Holy Cow! Downtown’s Biggest Leasing Challenge

The suit was dropped in mid-August. “I’m not sure what the sticking point was with the lender,” the source said. “I’m not pointing fingers, but their side couldn’t deliver on the lease agreement they signed. It’s unfortunate that [Alex Sapir] really didn’t own the building, the bank owned the building.”

 

S.L. GREEN’S EXECUTIVE vice president and leasing director, Steve Durels, told The Observer in the last week of August that the firm was hunting for a broker to market the building’s 12 unoccupied floors. “We’ve got about 650,000 square feet to lease up,” he said, though adding that SL Green is not marketing just yet. “Right now we’re getting our arms around the details of the building … and interviewing respective agents in the brokerage community.”

Despite the changing of the guard, Tungsten Properties is still advertising 150- to 3,000-square-foot, “fully-furnished” office suites for $500 a month at 100 Church on its Web site. The listing promises “no credit check.” The broker confirmed that the space was still on the market, though the asking rent has recently risen to $1,000.

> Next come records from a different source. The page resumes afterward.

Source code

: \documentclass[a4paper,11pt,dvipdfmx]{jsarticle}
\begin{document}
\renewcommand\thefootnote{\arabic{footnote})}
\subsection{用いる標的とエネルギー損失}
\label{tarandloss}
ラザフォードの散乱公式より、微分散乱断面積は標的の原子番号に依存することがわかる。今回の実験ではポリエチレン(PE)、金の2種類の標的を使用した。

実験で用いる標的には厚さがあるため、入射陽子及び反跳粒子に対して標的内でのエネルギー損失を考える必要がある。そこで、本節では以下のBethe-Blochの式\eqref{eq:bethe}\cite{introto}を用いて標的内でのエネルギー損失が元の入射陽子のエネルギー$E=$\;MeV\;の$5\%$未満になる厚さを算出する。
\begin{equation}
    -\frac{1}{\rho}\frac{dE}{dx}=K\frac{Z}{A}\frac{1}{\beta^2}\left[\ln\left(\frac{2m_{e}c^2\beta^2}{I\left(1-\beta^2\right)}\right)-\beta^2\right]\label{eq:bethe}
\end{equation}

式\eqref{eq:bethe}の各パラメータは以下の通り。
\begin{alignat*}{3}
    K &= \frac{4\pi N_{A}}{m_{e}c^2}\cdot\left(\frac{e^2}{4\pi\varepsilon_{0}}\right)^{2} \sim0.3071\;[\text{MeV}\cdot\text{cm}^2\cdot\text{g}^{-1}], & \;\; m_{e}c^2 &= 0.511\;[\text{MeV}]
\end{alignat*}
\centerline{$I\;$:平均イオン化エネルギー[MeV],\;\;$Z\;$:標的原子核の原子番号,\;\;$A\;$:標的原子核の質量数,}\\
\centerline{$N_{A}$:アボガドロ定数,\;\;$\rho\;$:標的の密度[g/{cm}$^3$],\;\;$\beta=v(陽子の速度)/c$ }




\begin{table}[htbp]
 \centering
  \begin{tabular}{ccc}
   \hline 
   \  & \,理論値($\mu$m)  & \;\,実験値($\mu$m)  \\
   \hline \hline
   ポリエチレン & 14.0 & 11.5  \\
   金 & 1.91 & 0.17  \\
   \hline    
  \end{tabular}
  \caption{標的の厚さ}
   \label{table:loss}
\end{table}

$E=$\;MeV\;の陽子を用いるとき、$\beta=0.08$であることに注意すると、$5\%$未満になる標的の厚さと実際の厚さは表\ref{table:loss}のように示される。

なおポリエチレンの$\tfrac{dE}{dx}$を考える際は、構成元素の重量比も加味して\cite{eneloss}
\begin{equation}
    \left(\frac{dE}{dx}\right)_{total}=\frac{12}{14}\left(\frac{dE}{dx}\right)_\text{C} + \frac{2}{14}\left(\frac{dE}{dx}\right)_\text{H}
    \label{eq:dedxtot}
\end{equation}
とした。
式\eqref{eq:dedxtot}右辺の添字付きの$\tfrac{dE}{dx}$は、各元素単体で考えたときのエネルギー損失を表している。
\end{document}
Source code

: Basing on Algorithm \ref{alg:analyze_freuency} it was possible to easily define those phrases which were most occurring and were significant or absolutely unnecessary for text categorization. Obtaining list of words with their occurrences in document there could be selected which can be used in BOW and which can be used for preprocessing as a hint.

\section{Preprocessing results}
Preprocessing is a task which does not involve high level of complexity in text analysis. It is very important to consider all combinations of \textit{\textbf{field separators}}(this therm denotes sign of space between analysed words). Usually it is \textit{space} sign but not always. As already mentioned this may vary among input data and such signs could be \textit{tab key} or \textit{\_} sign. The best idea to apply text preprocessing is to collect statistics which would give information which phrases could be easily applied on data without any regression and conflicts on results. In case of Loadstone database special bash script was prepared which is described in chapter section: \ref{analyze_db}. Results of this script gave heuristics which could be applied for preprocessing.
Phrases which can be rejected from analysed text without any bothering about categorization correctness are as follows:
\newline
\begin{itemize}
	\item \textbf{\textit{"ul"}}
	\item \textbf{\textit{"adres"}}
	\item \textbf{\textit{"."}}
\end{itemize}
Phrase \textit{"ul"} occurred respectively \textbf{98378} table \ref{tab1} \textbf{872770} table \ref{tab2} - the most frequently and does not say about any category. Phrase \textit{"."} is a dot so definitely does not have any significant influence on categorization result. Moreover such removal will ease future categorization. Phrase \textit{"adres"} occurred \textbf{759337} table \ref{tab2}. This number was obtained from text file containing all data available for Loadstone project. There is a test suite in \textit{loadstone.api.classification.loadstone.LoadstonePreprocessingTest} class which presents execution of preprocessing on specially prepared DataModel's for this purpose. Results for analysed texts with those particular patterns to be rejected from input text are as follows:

Huge “For Rent” banners still hang in the window of the vacant ground-floor retail space on Barclay Street, too. The Winick Realty broker marketing the listing declined to comment on anything related to 100 Church.

The building’s current tenants appeared oblivious to the trouble. One employee who has worked at 100 Church since 2001 said she has never noticed a management transition. “Aside from the crystal balls, it’s actually a really nice building,” she said, during a smoke break in late August in front of the non-regulation signage.

“Seriously?,” her companion said. “Have you seen the lobby? They are Swarovski crystal.”